In (C), picking nominal as the default role means the GeneralizedNewtypeDeriving basically goes away with GHC 7.8. You will be unable to use GND for anything unless every author above you in the chain puts role annotations in. Moreover, we'll be stuck writing them forever for every data type. It still closes the GND loopholes, but it does so by nuking the site from orbit.

For (A), picking representational as the default role means that authors have to deal with unexpected encapsulation leaks. This required a half dozen annotations over base, and a couple in containers, maybe a dozen in lens and affects a relative minority of modules.

Both scenarios are bad.

Argument in favor of (A) is that many authors have already refactored to write their instances this way over the course of the last 2 release candidates, because we've been hammering home that they'll have to deal with it and that in the long term it is less work for everyone going forward, but it does mean that the folks who do care about SafeHaskell need to be conscious of the new language feature.

I rather don't like the fact that (A) puts a new burden on people silently, but I really don't like that (C) requires literally everyone to annotate everything forever. We'd never stop paying that tax, and everyone who thought they were ready for 7.8 is back to the drawing board, and needs to start preparing for the release anew.

- TASK 1
In the post on default roles in GHC 7.8, how many annotations did option (A) require over base?

- RECORDS SUPPLIED
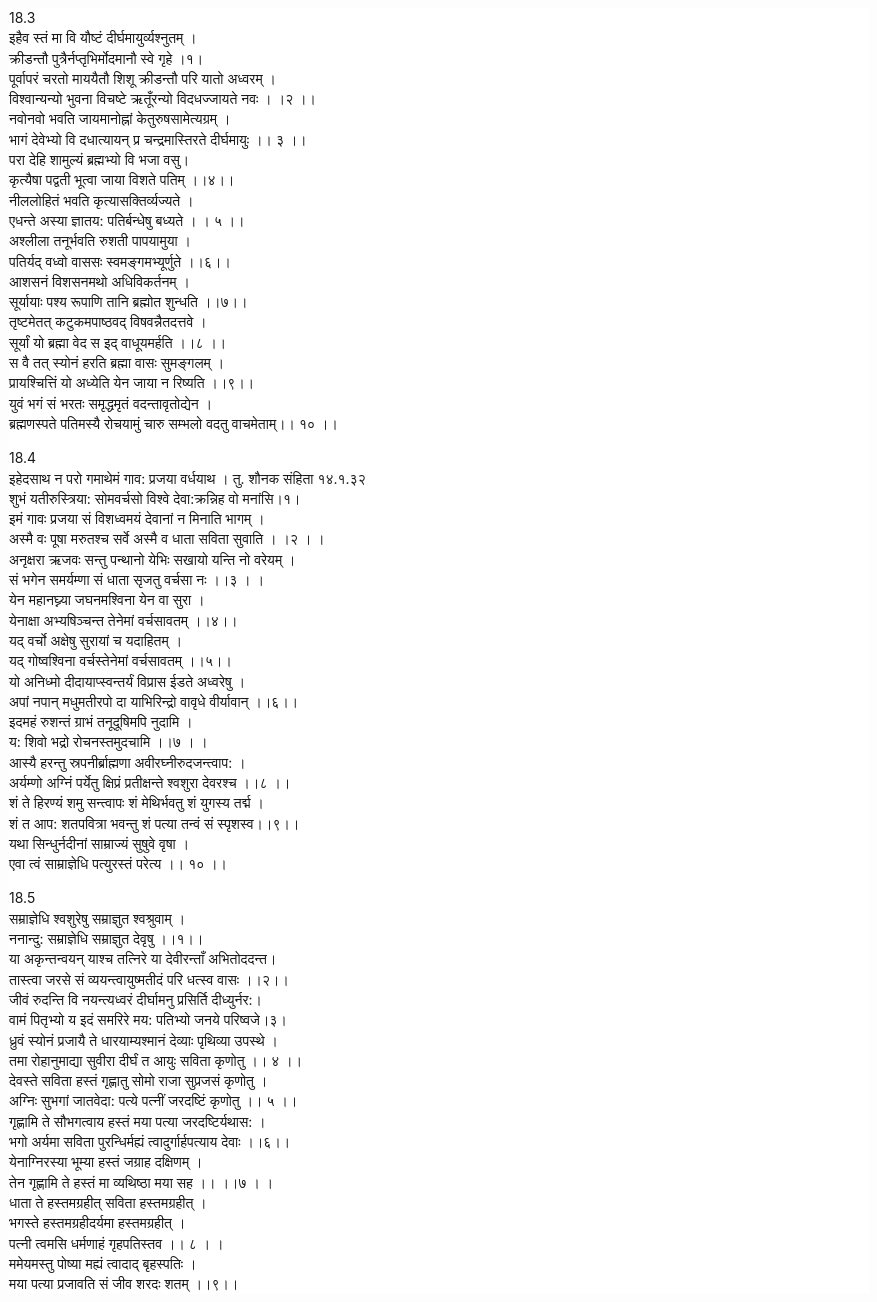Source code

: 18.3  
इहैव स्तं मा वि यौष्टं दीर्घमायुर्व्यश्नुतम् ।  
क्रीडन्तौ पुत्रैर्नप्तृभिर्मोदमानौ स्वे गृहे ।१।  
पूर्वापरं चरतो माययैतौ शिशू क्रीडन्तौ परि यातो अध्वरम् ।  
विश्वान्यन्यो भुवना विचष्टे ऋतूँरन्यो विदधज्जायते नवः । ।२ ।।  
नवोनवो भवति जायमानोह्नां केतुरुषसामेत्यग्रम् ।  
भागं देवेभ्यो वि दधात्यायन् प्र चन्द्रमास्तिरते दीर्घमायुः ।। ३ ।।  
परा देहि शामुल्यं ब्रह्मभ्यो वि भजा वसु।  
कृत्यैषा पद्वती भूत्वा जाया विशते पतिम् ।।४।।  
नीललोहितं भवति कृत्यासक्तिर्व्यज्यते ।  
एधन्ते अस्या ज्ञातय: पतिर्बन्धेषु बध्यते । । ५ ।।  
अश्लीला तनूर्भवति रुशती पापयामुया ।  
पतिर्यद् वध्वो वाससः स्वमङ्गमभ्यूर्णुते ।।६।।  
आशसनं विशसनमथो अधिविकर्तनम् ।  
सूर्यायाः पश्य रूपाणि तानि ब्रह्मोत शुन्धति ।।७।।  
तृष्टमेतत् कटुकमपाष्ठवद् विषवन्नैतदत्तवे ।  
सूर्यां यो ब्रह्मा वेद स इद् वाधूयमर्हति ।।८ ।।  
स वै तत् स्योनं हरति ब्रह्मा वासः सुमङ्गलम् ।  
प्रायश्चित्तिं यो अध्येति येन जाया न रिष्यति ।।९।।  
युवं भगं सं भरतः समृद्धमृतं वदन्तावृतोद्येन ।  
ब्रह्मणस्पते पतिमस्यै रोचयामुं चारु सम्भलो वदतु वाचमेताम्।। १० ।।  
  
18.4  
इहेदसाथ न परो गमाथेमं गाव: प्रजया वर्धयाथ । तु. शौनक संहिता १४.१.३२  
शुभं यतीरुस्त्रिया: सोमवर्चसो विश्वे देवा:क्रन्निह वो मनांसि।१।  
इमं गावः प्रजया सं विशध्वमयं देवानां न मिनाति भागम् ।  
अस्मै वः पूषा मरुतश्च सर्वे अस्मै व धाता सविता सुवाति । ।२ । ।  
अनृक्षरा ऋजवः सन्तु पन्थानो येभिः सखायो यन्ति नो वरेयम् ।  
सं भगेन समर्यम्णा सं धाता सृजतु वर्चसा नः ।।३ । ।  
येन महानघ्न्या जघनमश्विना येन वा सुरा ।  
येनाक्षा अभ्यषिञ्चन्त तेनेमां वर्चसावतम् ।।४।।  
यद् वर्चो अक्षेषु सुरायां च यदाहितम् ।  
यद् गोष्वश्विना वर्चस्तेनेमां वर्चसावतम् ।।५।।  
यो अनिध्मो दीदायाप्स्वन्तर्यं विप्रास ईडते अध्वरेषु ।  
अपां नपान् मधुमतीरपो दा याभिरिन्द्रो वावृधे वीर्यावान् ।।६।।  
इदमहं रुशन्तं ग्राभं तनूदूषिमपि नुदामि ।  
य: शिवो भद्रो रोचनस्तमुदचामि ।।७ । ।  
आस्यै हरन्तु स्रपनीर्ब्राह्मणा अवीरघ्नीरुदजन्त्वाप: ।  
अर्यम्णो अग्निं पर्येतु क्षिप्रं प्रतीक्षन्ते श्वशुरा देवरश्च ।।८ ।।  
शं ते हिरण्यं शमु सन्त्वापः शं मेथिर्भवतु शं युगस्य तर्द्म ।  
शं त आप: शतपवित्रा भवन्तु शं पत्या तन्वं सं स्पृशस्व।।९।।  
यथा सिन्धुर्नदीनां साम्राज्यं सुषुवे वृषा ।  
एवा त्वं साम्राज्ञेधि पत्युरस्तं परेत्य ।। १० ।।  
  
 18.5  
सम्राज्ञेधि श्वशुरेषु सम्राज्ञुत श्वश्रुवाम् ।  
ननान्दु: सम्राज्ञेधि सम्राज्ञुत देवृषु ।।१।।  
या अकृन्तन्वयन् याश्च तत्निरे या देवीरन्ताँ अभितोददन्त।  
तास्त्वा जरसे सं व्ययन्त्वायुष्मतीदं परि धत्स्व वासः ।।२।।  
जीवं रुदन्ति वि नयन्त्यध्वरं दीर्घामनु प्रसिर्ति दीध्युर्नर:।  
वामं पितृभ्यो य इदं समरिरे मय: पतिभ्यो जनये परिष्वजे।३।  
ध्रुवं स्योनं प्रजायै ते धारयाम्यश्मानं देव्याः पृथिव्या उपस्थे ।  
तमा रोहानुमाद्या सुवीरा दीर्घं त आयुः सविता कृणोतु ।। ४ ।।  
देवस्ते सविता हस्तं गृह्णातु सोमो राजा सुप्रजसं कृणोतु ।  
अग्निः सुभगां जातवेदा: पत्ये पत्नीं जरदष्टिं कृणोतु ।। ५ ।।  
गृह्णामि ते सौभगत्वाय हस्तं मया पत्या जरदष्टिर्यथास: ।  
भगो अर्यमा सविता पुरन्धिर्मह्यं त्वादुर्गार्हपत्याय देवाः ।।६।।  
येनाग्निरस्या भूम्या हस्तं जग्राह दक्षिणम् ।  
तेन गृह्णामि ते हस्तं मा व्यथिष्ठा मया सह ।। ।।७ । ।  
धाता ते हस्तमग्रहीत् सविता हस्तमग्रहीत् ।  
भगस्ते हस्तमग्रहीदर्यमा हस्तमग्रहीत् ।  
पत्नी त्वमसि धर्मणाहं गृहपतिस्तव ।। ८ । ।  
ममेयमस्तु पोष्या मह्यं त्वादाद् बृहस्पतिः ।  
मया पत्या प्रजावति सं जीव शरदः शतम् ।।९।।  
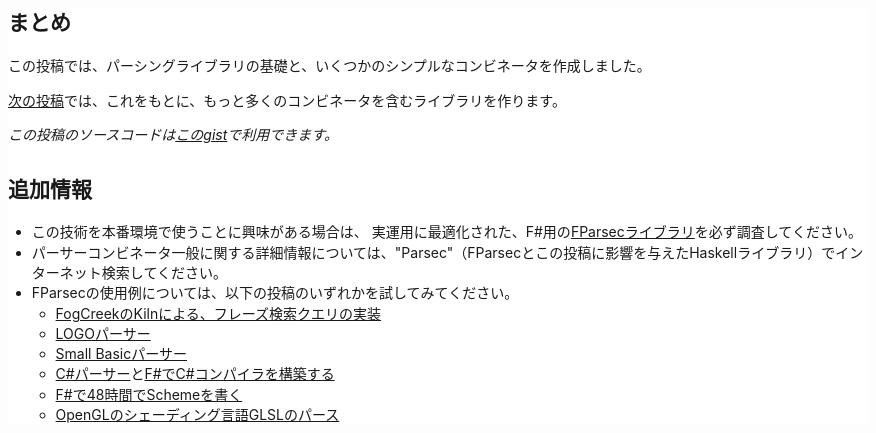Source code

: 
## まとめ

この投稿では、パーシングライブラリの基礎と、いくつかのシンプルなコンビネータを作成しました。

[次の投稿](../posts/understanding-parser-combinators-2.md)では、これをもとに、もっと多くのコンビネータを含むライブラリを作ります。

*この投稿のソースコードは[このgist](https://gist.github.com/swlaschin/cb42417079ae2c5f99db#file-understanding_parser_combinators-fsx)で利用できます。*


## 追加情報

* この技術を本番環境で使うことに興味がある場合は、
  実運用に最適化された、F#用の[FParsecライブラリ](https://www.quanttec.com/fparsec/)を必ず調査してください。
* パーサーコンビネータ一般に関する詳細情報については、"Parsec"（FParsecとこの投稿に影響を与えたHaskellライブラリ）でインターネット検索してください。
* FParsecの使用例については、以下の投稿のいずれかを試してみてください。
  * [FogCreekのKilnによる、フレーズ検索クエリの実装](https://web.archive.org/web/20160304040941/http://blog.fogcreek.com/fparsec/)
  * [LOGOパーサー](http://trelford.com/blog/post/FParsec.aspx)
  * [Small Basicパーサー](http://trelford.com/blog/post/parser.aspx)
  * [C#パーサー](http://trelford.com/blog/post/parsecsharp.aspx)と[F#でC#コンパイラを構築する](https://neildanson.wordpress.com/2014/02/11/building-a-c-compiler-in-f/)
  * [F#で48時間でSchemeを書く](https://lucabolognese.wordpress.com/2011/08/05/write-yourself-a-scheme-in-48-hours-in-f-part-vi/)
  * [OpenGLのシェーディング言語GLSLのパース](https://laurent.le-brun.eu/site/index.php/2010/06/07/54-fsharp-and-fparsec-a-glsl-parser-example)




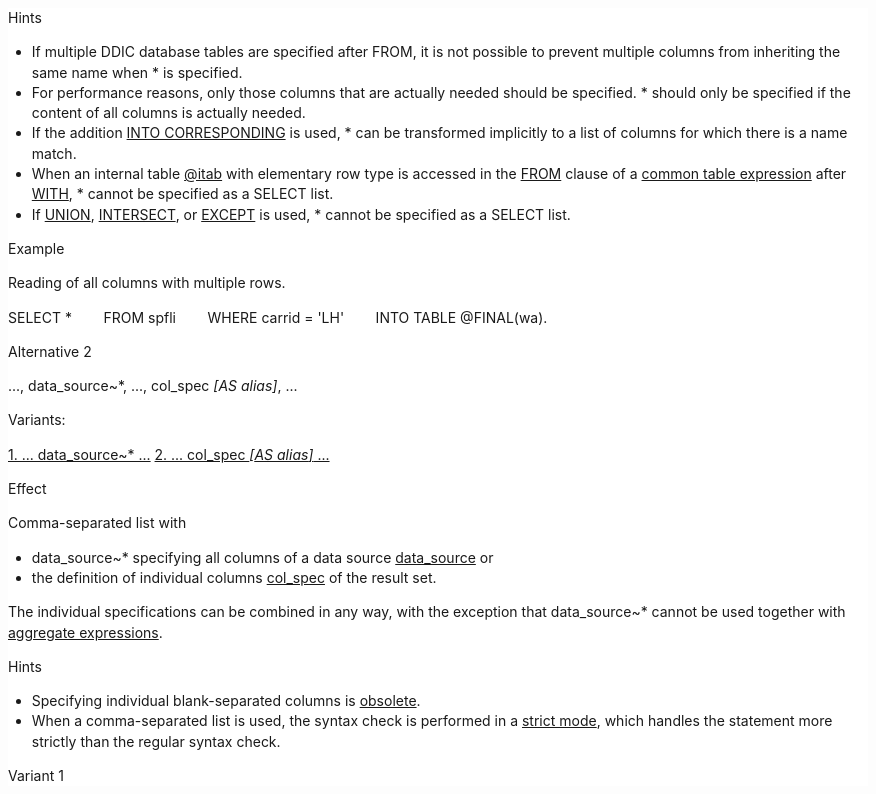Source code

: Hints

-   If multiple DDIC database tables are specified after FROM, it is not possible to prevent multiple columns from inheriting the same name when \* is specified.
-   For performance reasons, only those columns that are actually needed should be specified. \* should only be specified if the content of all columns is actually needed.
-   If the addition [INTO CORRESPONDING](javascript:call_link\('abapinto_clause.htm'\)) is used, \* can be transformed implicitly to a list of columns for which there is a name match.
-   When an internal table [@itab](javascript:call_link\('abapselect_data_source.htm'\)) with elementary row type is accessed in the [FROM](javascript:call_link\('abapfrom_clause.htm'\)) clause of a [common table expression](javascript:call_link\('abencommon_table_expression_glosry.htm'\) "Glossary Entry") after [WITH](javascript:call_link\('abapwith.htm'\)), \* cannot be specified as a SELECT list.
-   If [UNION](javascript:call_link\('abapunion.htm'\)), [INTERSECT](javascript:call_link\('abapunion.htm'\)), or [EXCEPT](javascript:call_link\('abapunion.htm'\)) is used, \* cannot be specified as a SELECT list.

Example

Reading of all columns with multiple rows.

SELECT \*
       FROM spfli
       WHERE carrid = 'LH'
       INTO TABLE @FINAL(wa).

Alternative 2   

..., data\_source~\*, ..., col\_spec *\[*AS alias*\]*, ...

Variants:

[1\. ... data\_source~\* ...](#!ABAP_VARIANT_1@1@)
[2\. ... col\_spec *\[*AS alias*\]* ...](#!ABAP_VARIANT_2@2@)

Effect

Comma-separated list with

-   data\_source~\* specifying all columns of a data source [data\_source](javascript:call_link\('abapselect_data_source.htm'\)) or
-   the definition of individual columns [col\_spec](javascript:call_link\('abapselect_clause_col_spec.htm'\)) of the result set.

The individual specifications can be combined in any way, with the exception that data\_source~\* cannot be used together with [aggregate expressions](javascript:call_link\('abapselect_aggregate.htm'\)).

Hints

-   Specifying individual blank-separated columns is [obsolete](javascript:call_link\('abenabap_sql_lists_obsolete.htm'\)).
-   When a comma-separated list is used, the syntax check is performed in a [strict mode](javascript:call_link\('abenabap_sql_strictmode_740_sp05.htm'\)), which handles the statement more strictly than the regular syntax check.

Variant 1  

- TASK 2
In the entries, take the lines between the one holding "when \* is specified." and the one holding "a name match.", inclusive, and express them as a JSON list of strings with one string per line, leaving out blank lines.

- RESULT 1
A half dozen.

- RESULT 2
[
  "-   If multiple DDIC database tables are specified after FROM, it is not possible to prevent multiple columns from inheriting the same name when \\* is specified.",
  "-   For performance reasons, only those columns that are actually needed should be specified. \\* should only be specified if the content of all columns is actually needed.",
  "-   If the addition [INTO CORRESPONDING](javascript:call_link\\('abapinto_clause.htm'\\)) is used, \\* can be transformed implicitly to a list of columns for which there is a name match."
]